*WHAT TO WORK ON*
Your job is to copy the lines from the material that include "Rendered".

** Opening DATASET block **

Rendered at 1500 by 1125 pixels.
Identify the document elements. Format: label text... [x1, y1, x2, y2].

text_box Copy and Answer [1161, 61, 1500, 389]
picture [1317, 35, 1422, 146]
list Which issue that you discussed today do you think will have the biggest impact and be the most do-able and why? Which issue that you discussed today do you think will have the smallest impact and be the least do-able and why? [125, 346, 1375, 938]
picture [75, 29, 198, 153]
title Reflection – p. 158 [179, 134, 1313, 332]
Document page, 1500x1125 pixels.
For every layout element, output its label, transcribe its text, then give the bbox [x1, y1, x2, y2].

** Closing DATASET block **
** Opening DATASET block **

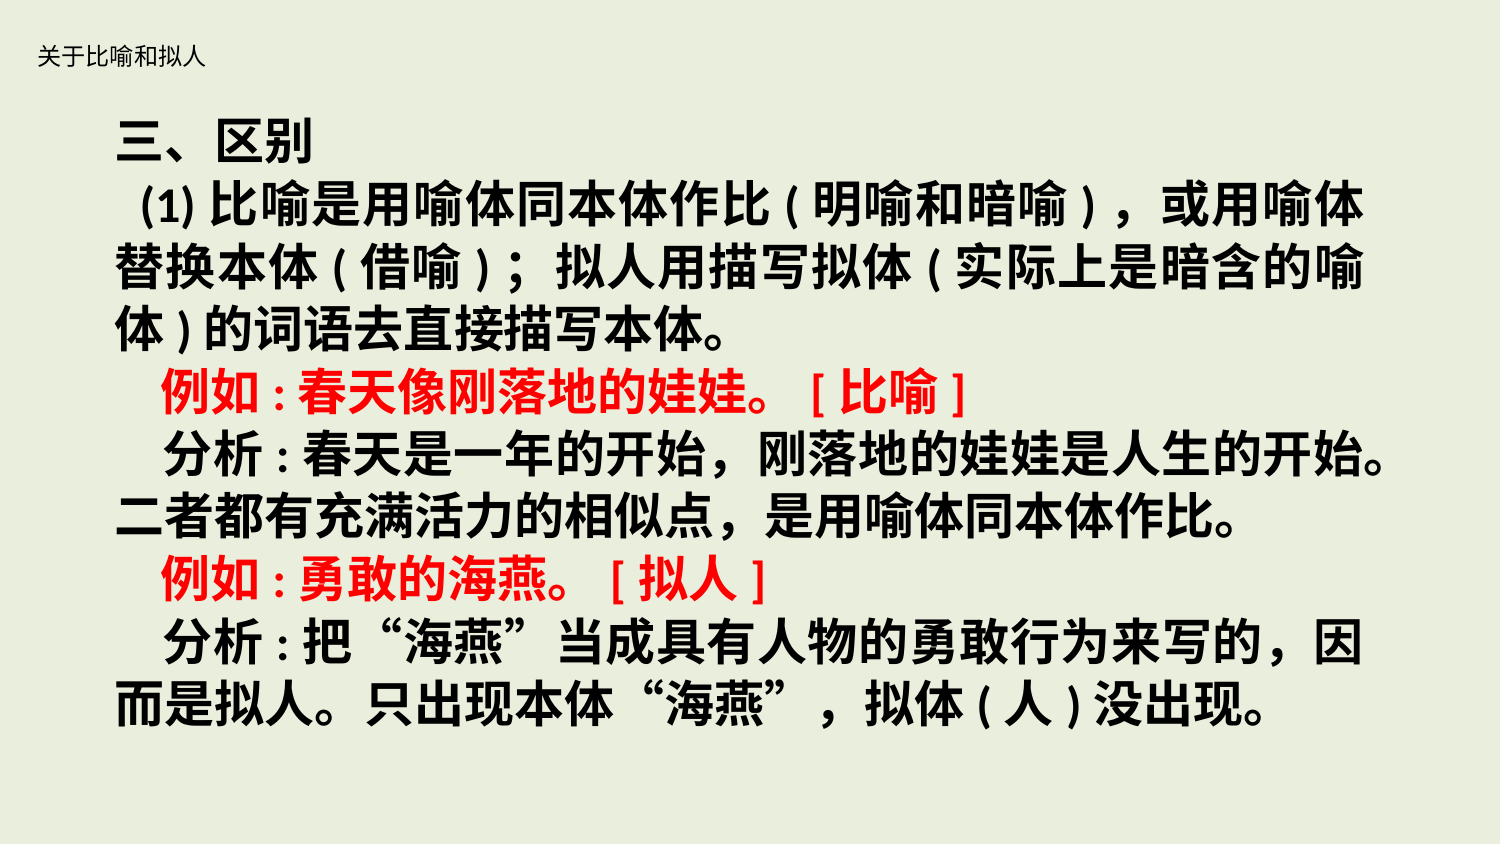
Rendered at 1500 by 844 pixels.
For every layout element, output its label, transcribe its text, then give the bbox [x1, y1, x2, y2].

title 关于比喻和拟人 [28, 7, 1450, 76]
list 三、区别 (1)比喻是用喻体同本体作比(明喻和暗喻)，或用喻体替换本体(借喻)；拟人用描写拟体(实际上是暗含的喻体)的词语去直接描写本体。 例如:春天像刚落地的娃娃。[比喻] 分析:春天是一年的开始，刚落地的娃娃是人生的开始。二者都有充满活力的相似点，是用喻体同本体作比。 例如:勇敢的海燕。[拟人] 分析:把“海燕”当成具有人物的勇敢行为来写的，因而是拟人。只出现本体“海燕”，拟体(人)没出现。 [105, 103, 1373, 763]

** Closing DATASET block **
** Opening DATASET block **

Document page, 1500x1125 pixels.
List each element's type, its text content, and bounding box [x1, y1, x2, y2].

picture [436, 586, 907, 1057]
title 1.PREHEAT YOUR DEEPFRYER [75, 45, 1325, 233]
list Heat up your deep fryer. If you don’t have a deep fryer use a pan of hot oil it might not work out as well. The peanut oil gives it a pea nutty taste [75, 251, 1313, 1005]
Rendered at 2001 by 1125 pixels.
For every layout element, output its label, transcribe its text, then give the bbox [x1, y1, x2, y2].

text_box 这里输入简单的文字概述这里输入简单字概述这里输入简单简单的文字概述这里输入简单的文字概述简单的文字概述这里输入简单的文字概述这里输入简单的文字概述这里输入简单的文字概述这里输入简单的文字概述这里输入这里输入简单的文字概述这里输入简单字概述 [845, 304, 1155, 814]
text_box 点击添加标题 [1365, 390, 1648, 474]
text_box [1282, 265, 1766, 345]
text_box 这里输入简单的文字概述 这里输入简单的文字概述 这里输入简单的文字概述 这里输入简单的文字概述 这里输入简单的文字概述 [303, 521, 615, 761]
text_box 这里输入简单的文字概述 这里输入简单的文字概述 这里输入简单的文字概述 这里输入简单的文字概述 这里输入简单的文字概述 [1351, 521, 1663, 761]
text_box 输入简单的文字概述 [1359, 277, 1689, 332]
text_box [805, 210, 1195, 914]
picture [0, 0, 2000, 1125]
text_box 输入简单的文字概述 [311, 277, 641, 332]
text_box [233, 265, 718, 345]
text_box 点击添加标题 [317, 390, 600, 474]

** Closing DATASET block **

*EXERCISE RESPONSE*
Rendered at 1500 by 1125 pixels.
Rendered at 1500 by 844 pixels.
Rendered at 2001 by 1125 pixels.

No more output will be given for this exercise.